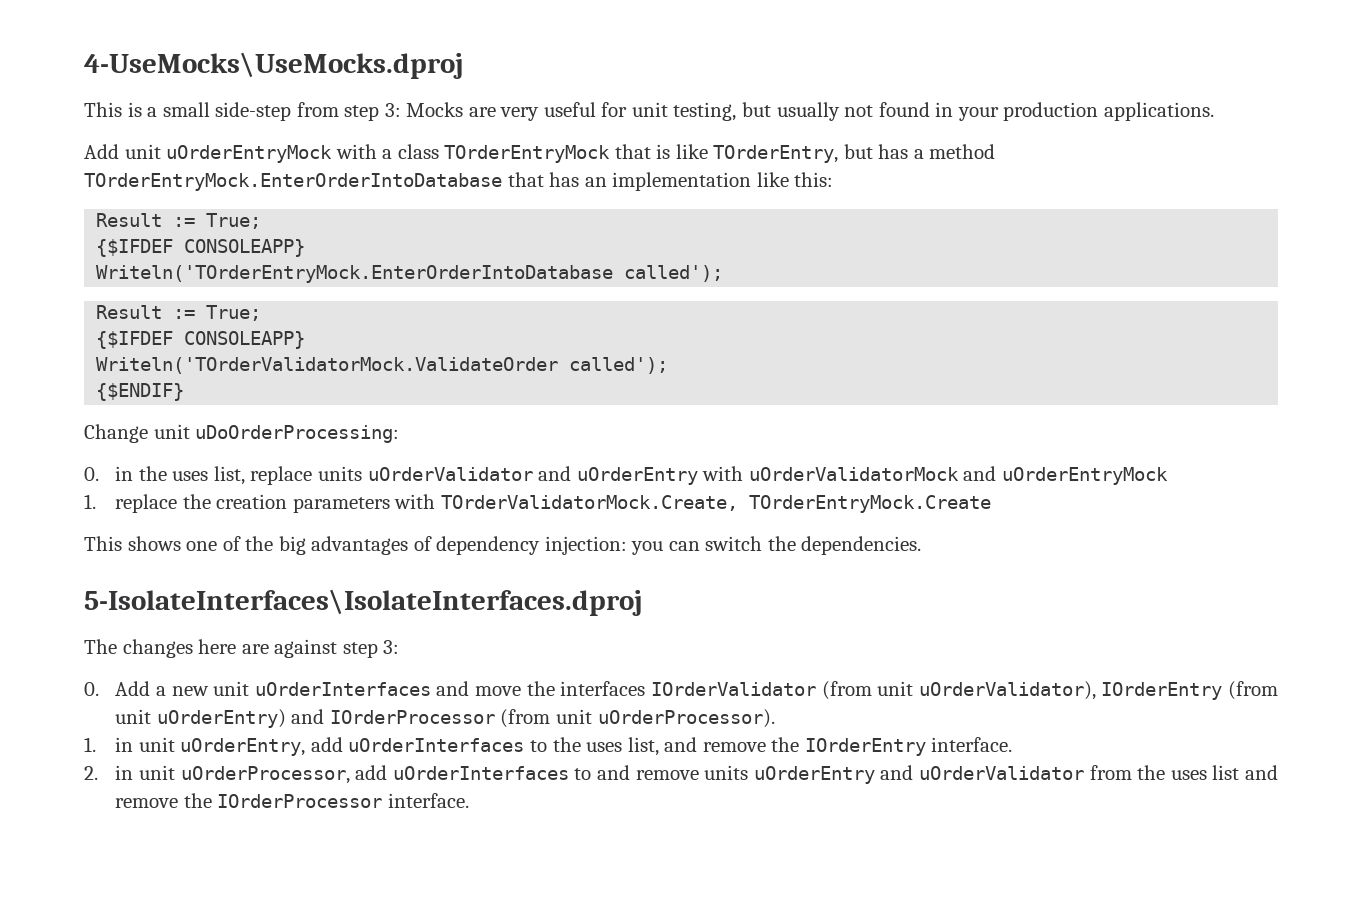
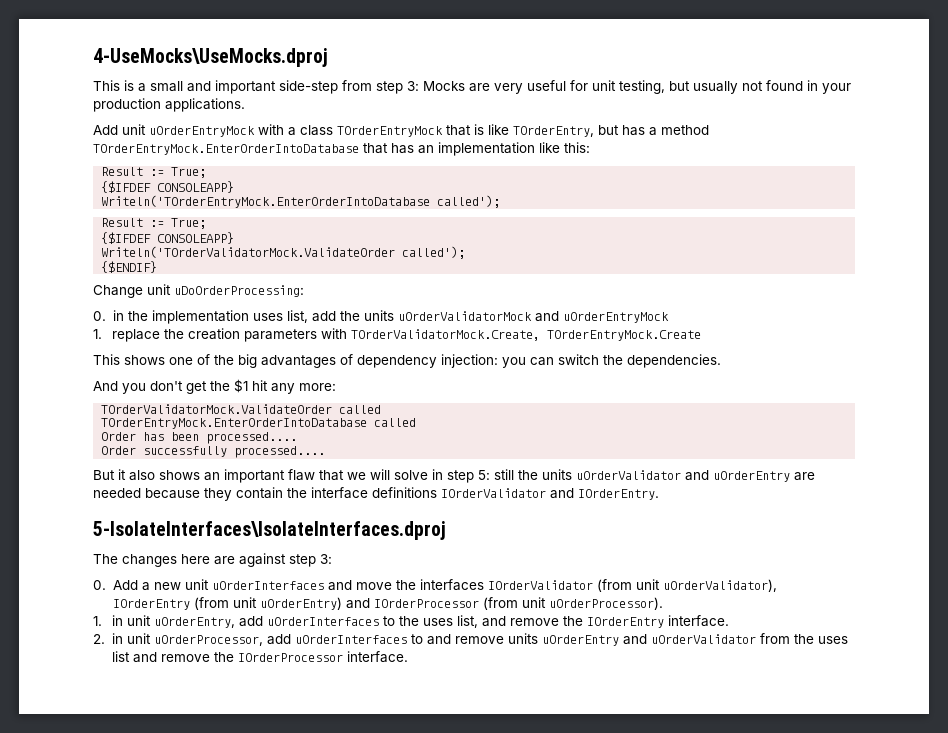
(210, 109) none -> [187,80,276,94] and important
[172,466,744,485] uses list, replace units uOrderValidator and uOrderEntry with -> [151,310,394,324] implementation uses list, add the units
(922, 545) none -> [93,379,336,394] [101,404,382,414] [101,418,417,429] [101,432,298,444] [101,446,326,458] [93,469,815,483] [93,487,659,501] // And you don't get the $1 hit any more: // TOrderValidatorMock.ValidateOrder called // TOrderEntryMock.EnterOrderIntoDatabase called // Order has been processed.... // Order successfully processed.... // But it also shows an important flaw that we will solve in step 5: still the units uOrderValidator and uOrderEntry are needed because they contain the interface definitions IOrderValidator and IOrderEntry.

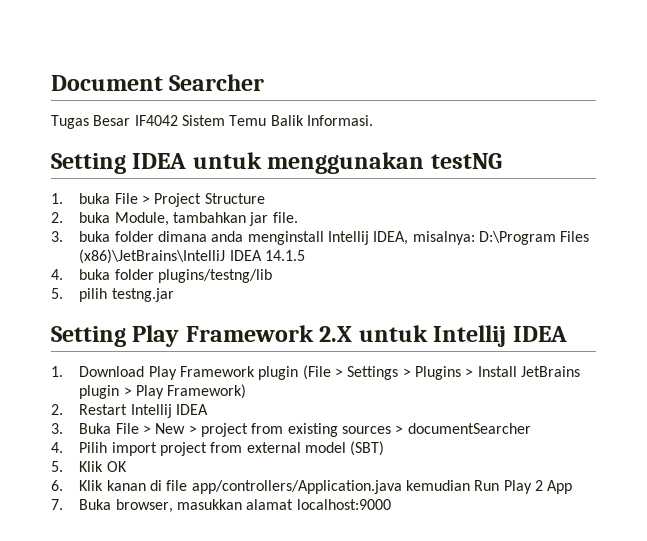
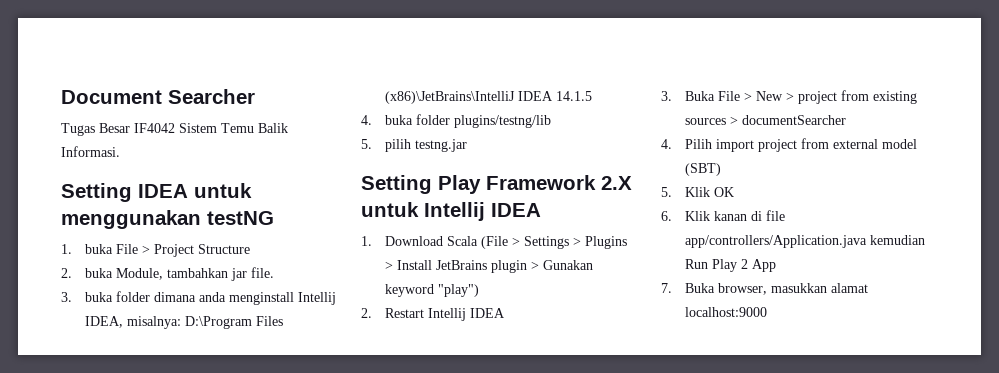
[148,366,299,380] Play Framework plugin -> [447,236,479,246] Scala
[135,384,247,399] Play Framework) -> [543,260,594,270] [385,284,480,297] Gunakan keyword "play")

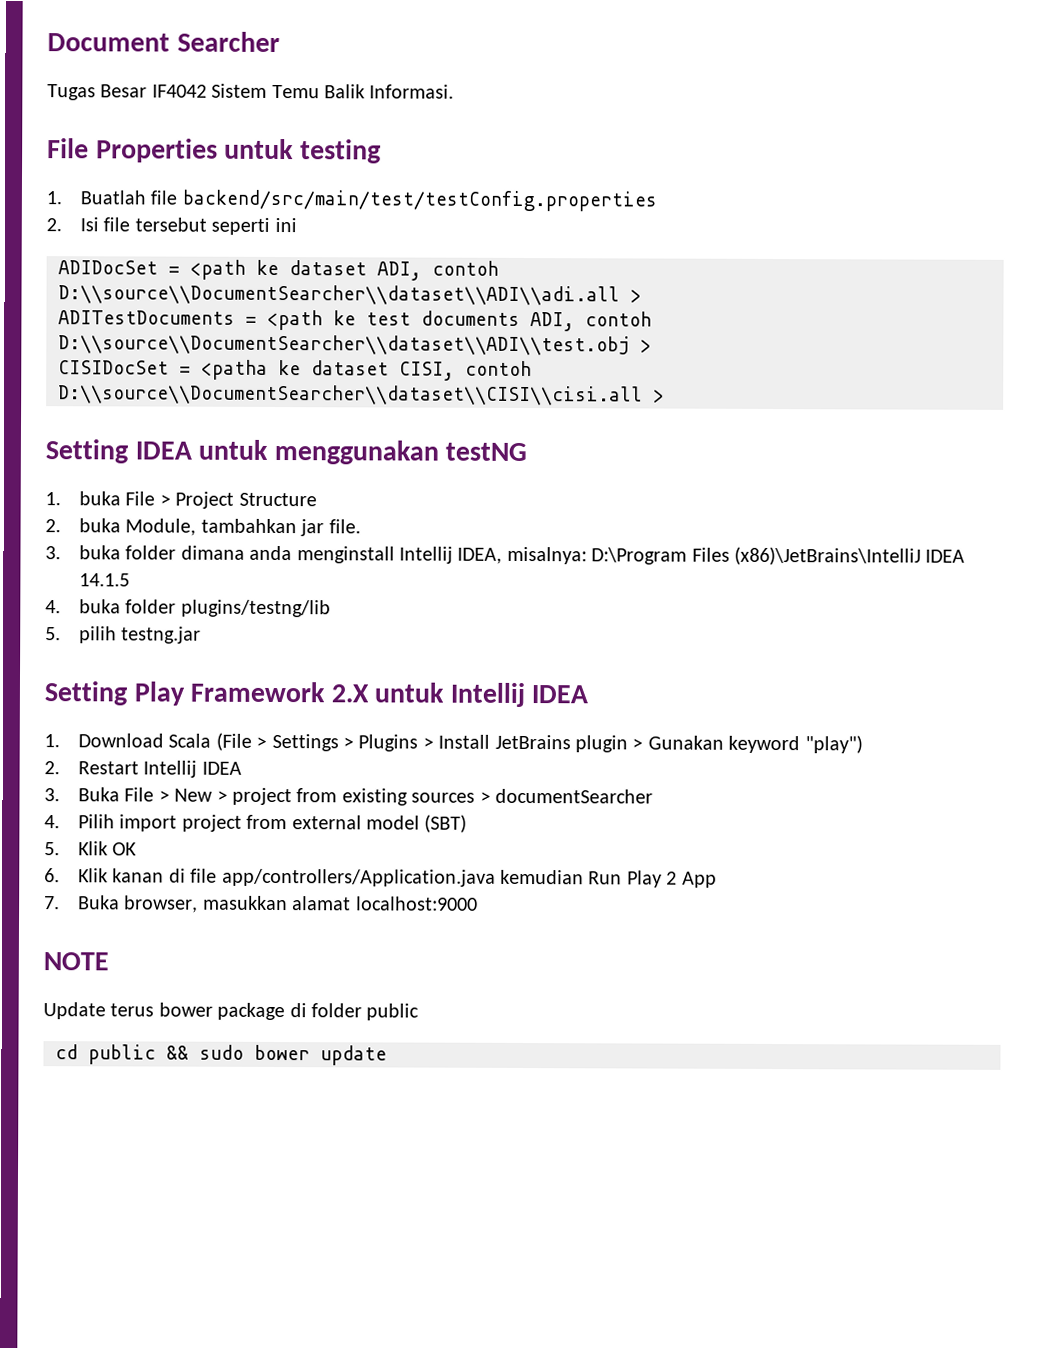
(120, 151) none -> [47,138,381,164] [46,189,657,212] [46,217,297,235] [58,259,499,281] [58,284,642,306] [58,309,652,332] [58,334,652,356] [58,359,532,381] [58,384,665,406] // File Properties untuk testing // 1. Buatlah file backend/src/main/test/testConfig.properties // 2. Isi file tersebut seperti ini // ADIDocSet = <path ke dataset ADI, contoh D:\\source\\DocumentSearcher\\dataset\\ADI\\adi.all > // ADITestDocuments = <path ke test documents ADI, contoh D:\\source\\DocumentSearcher\\dataset\\ADI\\test.obj > // CISIDocSet = <patha ke dataset CISI, contoh D:\\source\\DocumentSearcher\\dataset\\CISI\\cisi.all >
(768, 312) none -> [43,952,109,971] [43,1002,420,1021] [55,1044,387,1066] // NOTE // Update terus bower package di folder public // cd public && sudo bower update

**TASK DETAILS:** The material must be returned exactly, with its pictures omitted.

**TASK SOLUTION:**
(210, 109) none -> [187,80,276,94] and important
[172,466,744,485] uses list, replace units uOrderValidator and uOrderEntry with -> [151,310,394,324] implementation uses list, add the units
(922, 545) none -> [93,379,336,394] [101,404,382,414] [101,418,417,429] [101,432,298,444] [101,446,326,458] [93,469,815,483] [93,487,659,501] // And you don't get the $1 hit any more: // TOrderValidatorMock.ValidateOrder called // TOrderEntryMock.EnterOrderIntoDatabase called // Order has been processed.... // Order successfully processed.... // But it also shows an important flaw that we will solve in step 5: still the units uOrderValidator and uOrderEntry are needed because they contain the interface definitions IOrderValidator and IOrderEntry.

[148,366,299,380] Play Framework plugin -> [447,236,479,246] Scala
[135,384,247,399] Play Framework) -> [543,260,594,270] [385,284,480,297] Gunakan keyword "play")

(120, 151) none -> [47,138,381,164] [46,189,657,212] [46,217,297,235] [58,259,499,281] [58,284,642,306] [58,309,652,332] [58,334,652,356] [58,359,532,381] [58,384,665,406] // File Properties untuk testing // 1. Buatlah file backend/src/main/test/testConfig.properties // 2. Isi file tersebut seperti ini // ADIDocSet = <path ke dataset ADI, contoh D:\\source\\DocumentSearcher\\dataset\\ADI\\adi.all > // ADITestDocuments = <path ke test documents ADI, contoh D:\\source\\DocumentSearcher\\dataset\\ADI\\test.obj > // CISIDocSet = <patha ke dataset CISI, contoh D:\\source\\DocumentSearcher\\dataset\\CISI\\cisi.all >
(768, 312) none -> [43,952,109,971] [43,1002,420,1021] [55,1044,387,1066] // NOTE // Update terus bower package di folder public // cd public && sudo bower update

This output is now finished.